I try to hide these reactions from everyone - Luna and Jack included. I'm still ashamed many years on of my past and my reactions to the little things remind me that despite it being 6 years at this point from meeting Sara, that I still am not free of the damage she caused me. And may never truly be free. And I hate the idea of people in my life at the moment viewing me with pity or fake concern like she did. Its like I somehow cant believe people would actually want to help me. And I guess that makes sense because I had years of people NOT helping me when they found me in tears. I have had years of people using my moments of vulnerability as leverage, as blackmail to get me to do something, taunting me with the hope of support to get me to help them and then never actually following through on said promise of support. So I learned to suffer in silence and deal with things myself. I keep my struggles to myself where possible, hold my secrets close to my chest and only when someone finds me or I reach out to a safe person, will I let someone know the struggles that are lurking beneath the surface. I'm used to being alone and have mastered the ability to either hide or stem a reaction to something until I can get somewhere that is people free. And only then do I start to ground or help myself.
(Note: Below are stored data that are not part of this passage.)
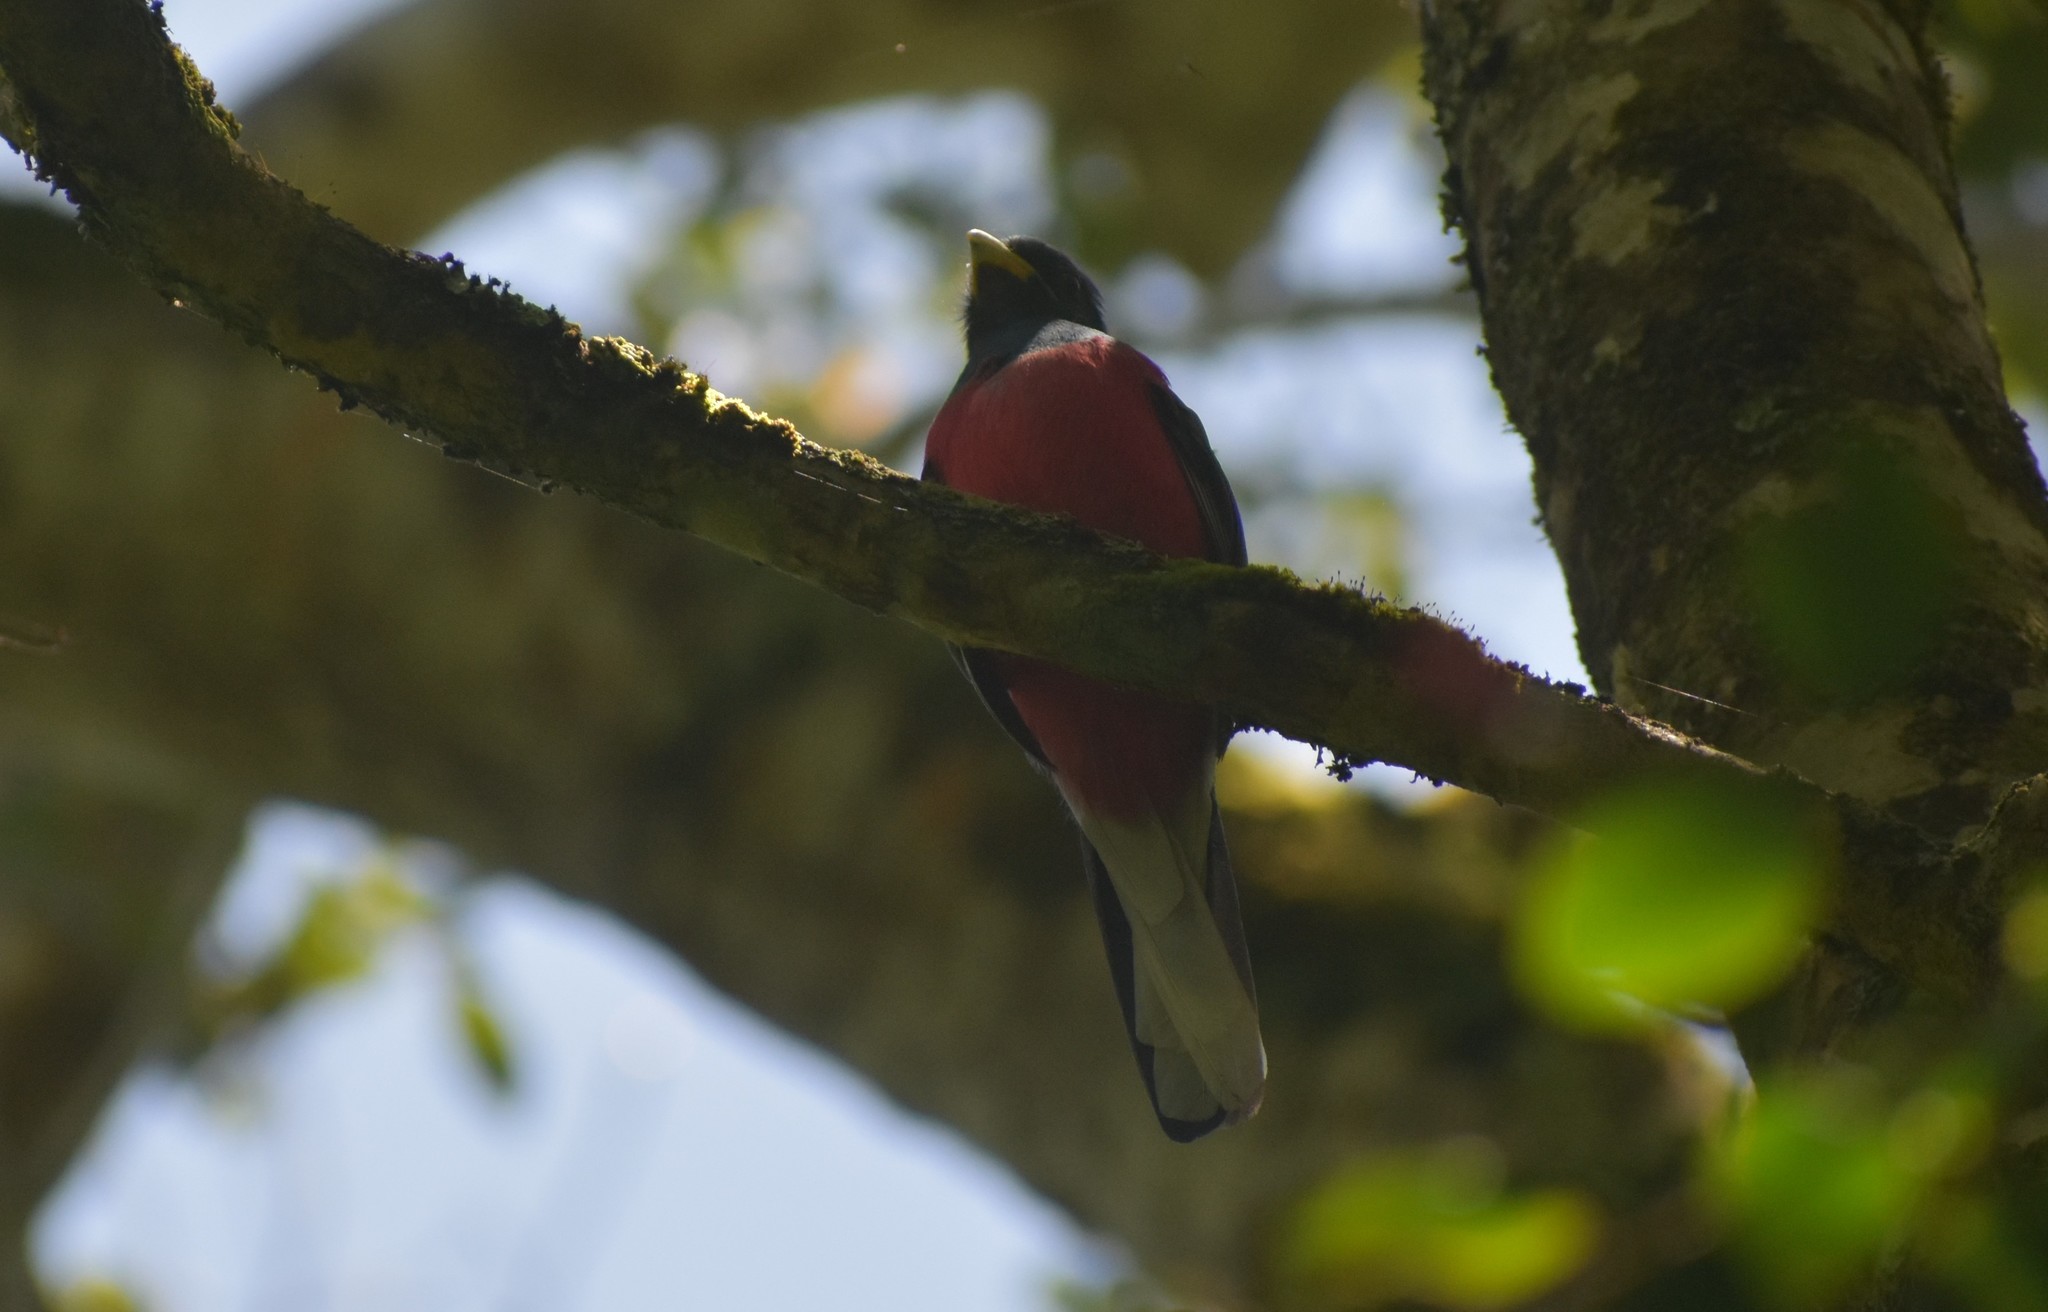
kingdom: Animalia
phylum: Chordata
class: Aves
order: Trogoniformes
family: Trogonidae
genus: Apaloderma
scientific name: Apaloderma narina
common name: Narina trogon
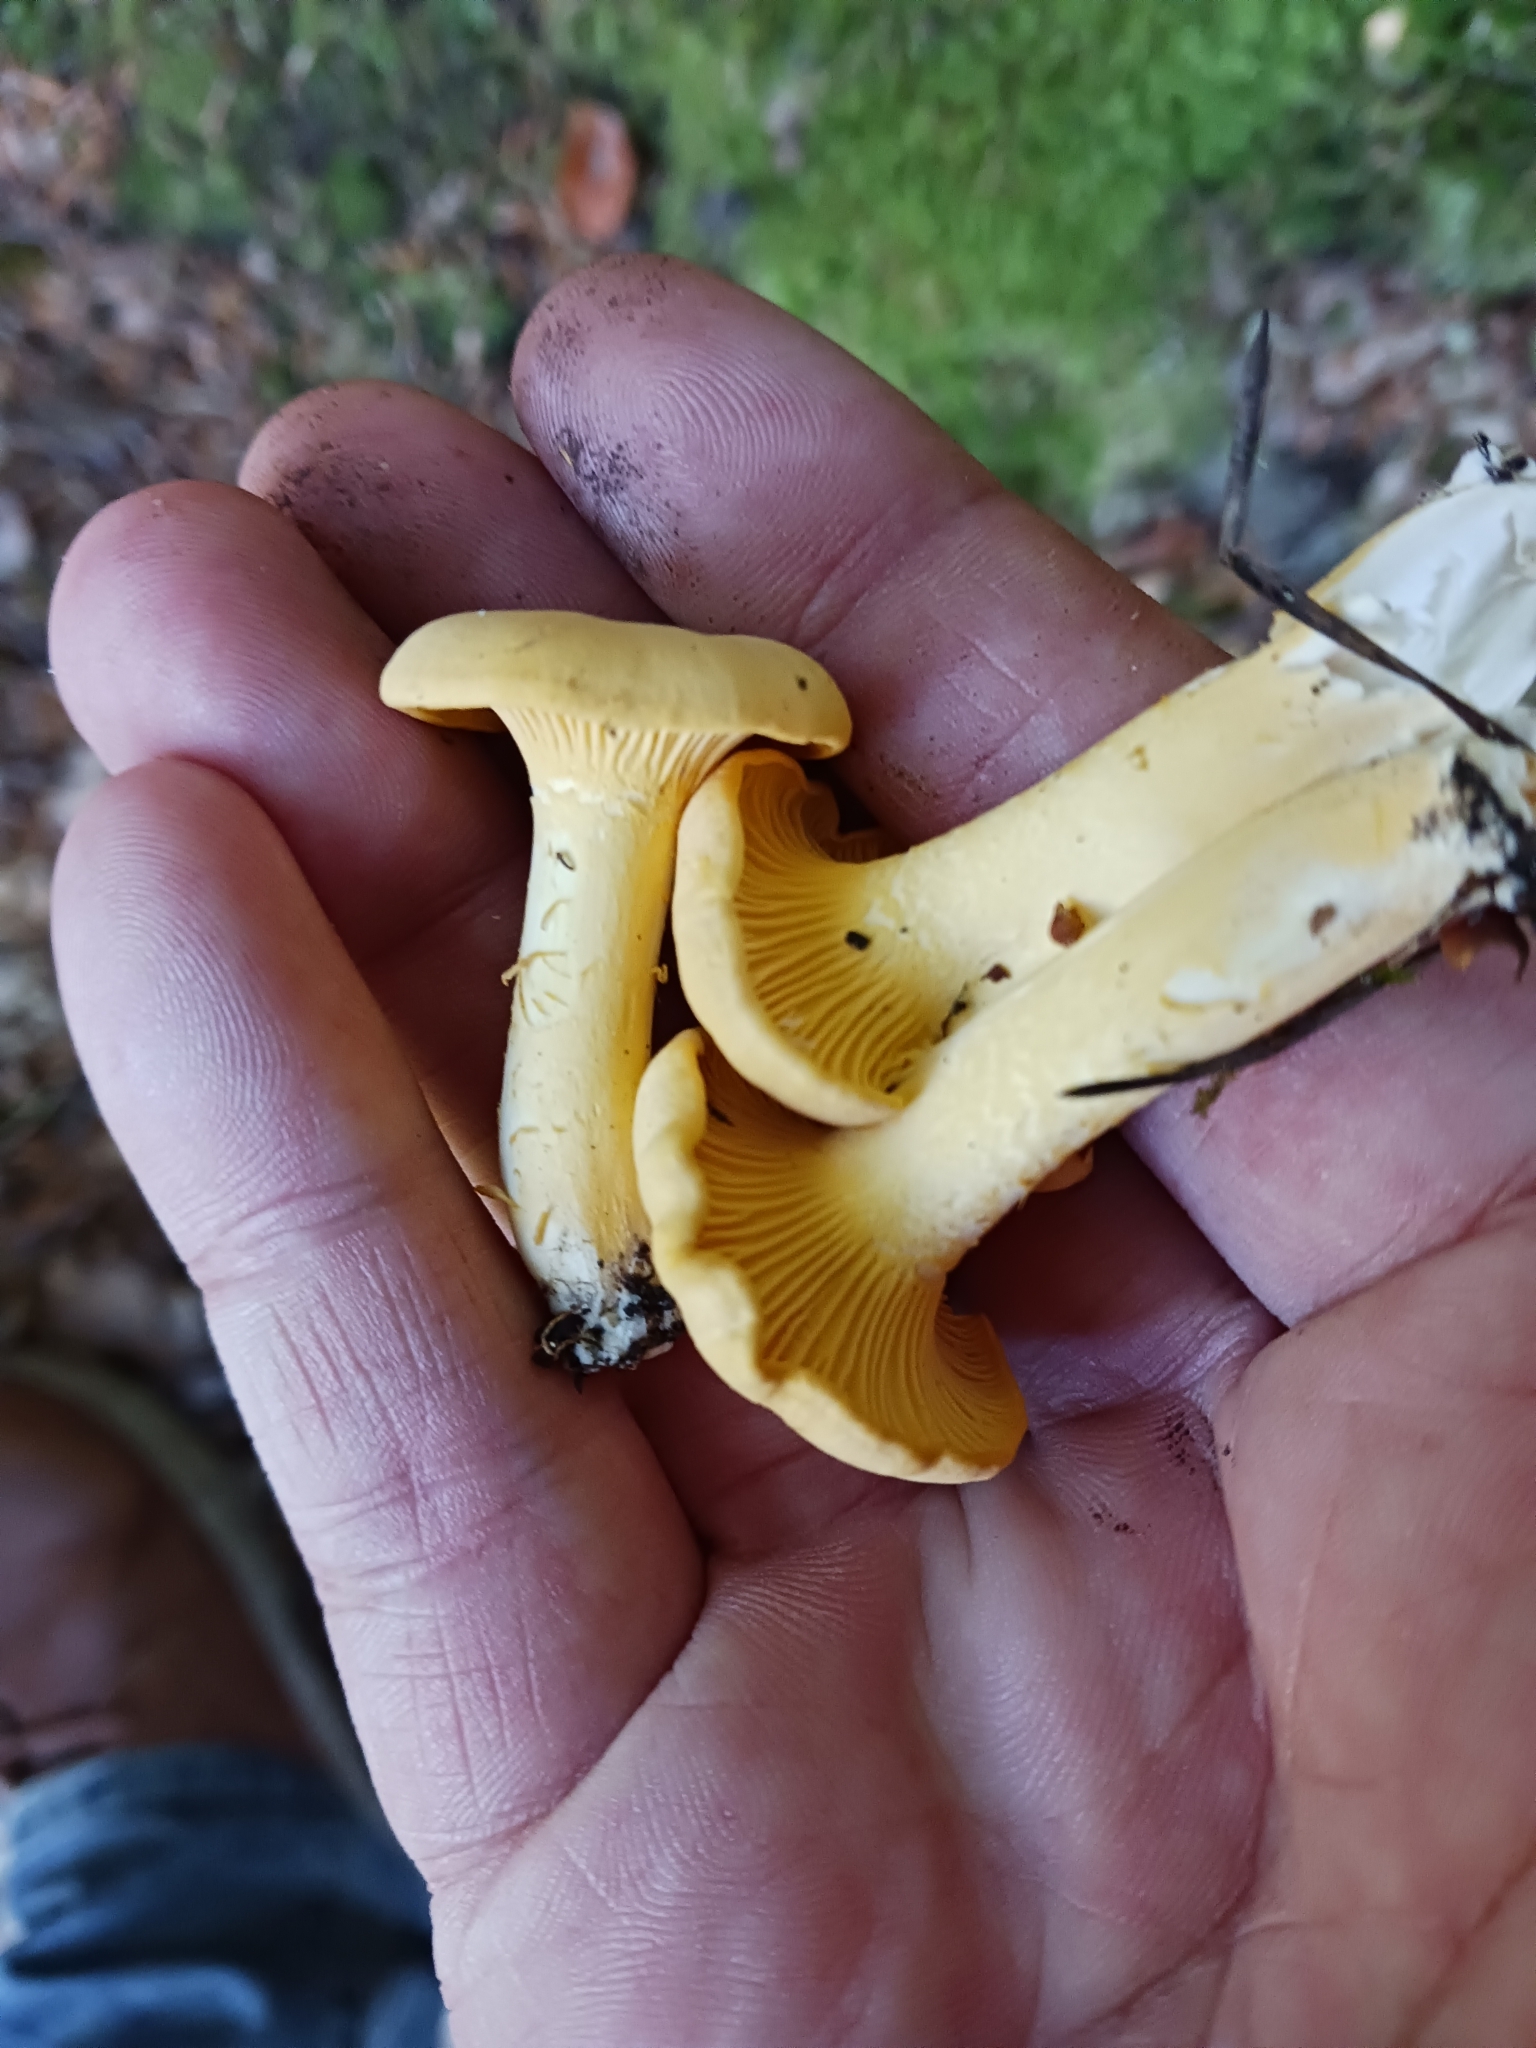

This ability to pretend I'm fine shouldn't be something I am proud of but it is. I don't like being caught feeling or being vulnerable when its not in my control and I hate the idea of someone finding me or hearing me trying to calm myself down or ground. That's why I find somewhere quiet and isolated. It also helps me feel safe because I can survey the room and know nobody is there and nobody will be able to hurt me in my moment of weakness.


But today, that plan of being alone and hiding things from people completely fucking fell apart. I'd been fighting an ongoing reaction to being trapped in a room and unable to get out. I know exactly where and when this trigger came from and being stuck in an unknown space, unable to help myself is a feeling that brings up many many uncomfortable memories for me. I wasn't able to process it when it happened as I had back to back meetings but I worked myself into a state and then had to sit there in meetings, in said state, unable to chill or process. I used distraction techniques, talked to my friend Todd and to Luna who was there with him, spoke to Jack and then when everyone had cleared out of the room and silence fell, I broke. I burst into tears and sobbed. Then promptly realised this wasn't just an "I'm sad and need to cry" moment but was heading very quickly towards either an emotion or body memory based flashback. And fucking hell I fought that with every fibre of my being. I did not want to deal with a flashback, I did not want to panic, or cry or lose control. But despite attempting to stave off the inevitable, I did eventually have to confront the panicky, shame, horror, fear and abandonment/feeling completely aloneness that came crashing over me, like a massive fucking tsunami slamming into a rock face. And it stayed, even once the flashback had fucked off, this feeling of slimy, earth shattering fear, shame and panic didn't really leave my body. So I grounded myself, which involved speaking to myself, speaking out loud, admitting what had happened and telling myself the differences between the flashback and present day etc etc etc. But what I had failed to notice before losing my shit, was the fact that the little study room off our common room staff office was occupied by Luna... She hadn't left when I assumed everyone had gone and had in fact, been working in that room THE ENTIRE TIME! I know deep down this woman will never in a thousand years use anything she may have heard against me but it amplified the feeling of shame into feeling utterly mortified, desperately wanting to apologise for everything and once I realised she had been in the building - and therefore able to hear everything that happened - I wanted to curl up in a ball and hide. I still do.


I think the flashback was a combo of things and I need to process whatever the heck it was that my body hasn't let go of yet but ugh, I'm frustrated that my master plan of "wait until everyone has gone, then breakdown" failed... but at least it failed with someone I trust and know and not some random human?